Valerian y la Ciudad de los Mil Planetas, de Luc Besson

Leon, El Profesional, El Quinto Elemento, Lucy, Juana de Arco, son películas que si bien se pueden ver en la TV de aire o por cable, son películas concebidas con otra intención visual, más cercana al cómic y la novela gráfica, que al género de acción y aventuras. Todas comparten al director francés Luc Besson, que a veces puede pasar desapercibido, pero tiene un público más “fiel” comparándolo con otros directores del género.

 

Valerian y la Ciudad de los Mil Planetas, es un film excesivamente caro -alrededor de 200 millones de dólares- basado solo en una parte de la historieta llamada Valerian y Laureline, escrita por Pierre Christin e ilustrada por Jean-Claude Méziéres, publicada por primera vez en 1967.

Major Valerian (Dane DeHaan) es un general de más alto rango que la teniente Laureline (Cara Delevigne) y juntos trabajan como agentes de seguridad de la Ciudad de los Mil Planetas, una ciudad inter-planetaria suspendida en el espacio, y cuyo responsable de seguridad es el Comandante Artur Filitt (Clive Owen). Valerian y Laureline tienen como misión rescatar a una pequeña criatura, vinculada a un planeta aparentemente deshabitado, que desapareció recientemente. Estos agentes dan cuenta de engaños y un manejo algo oscuro de la información, que los acerca más a un caso de genocidio, y se embarcan en una aventura por develar esta situación.
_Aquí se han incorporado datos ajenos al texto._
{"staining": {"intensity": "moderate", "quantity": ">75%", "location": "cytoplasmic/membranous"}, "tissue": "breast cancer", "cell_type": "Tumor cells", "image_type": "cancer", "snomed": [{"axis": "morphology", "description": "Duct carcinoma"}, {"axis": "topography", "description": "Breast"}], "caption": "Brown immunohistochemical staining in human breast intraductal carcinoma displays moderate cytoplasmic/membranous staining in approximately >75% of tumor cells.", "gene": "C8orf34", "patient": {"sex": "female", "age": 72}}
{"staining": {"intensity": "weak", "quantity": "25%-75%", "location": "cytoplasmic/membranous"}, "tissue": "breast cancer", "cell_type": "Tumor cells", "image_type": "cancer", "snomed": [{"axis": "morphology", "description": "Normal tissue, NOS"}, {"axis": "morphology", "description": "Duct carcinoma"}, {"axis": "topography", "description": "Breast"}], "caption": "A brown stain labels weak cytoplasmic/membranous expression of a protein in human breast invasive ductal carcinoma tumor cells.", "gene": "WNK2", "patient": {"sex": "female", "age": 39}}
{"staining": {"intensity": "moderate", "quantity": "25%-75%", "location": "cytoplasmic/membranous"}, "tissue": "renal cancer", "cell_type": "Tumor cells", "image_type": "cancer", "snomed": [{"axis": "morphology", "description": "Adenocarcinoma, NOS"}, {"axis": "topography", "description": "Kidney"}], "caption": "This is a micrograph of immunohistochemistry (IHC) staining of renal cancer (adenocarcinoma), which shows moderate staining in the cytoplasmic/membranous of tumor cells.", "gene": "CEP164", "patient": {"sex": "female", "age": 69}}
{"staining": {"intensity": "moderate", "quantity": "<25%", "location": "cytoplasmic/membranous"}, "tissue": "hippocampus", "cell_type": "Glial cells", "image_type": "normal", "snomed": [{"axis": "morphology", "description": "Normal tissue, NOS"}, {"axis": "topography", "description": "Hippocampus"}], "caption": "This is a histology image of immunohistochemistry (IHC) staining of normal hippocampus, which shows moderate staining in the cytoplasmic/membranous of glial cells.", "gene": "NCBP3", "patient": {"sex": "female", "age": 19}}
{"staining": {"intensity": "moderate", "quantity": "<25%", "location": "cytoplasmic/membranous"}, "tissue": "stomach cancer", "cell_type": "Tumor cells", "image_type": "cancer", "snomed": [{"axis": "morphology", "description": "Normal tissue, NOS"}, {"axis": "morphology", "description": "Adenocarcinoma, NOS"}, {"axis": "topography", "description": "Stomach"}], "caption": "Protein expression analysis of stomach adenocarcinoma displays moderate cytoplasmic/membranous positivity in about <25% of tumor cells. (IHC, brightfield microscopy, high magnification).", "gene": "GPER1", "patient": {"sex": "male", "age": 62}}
El nudo es bastante simple, podría decirse ya visto en otras tramas, pero acá está ilustrado de otra manera, es más una aventura que un conflicto a desenredar, y es una aventura netamente visual.

 

Estos dos agentes tienen un vínculo extra, algunos percibirán buena química entre ellos, y otros no, dependiendo de cuánto empaticemos con los actores y sus interpretaciones. Mi gusto por ambos se ve un poco eclipsado por Cara Delevigne que “se carga” la película al hombro, siendo no tan sólo la mejor modelo de las pasarelas sino también la mejor modelo en la pantalla grande, y tal vez la más querible. Sin hablar de sus – pobres, escasos, o suficientes – dotes actorales, Cara sabe qué puede hacer en el cine, y acá lo hace bien, porque es una modelo antes que una actriz, pero lo que nos da visualmente la hace más que rendidora, incluso en una película que borró a su personaje del título.

 

Besson hace un desarrollo un poco exhaustivo de la trama y se ocupa de explicar cómo se llegó hasta el siglo XXVIII, por lo que la extensión del film está justificada, y más teniendo en cuenta que es la primera adaptación que se hace de la historia. La ciudad de los mil planetas es sólo una de las aventuras y no es la primera cronológicamente. Se desconoce si Besson seguirá con esta historia, ya que al momento apenas recuperó la inversión con la taquilla mundial. Valerian, es un guiño enorme a una de sus obras maestras, El quinto elemento, Cara Delevigne es su Milla Jovovich y Dane DeHaan es su Bruce Willis en el 2017. Si los perfiles están bien buscados o no, es relativo y subjetivo, pero el film cumple con lo que se propone que es entretener, sin ser ruido visual con tiros y explosiones injustificadas, sino más bien una aventura espacial clásica sin delirios de grandeza, cosa que se agradece.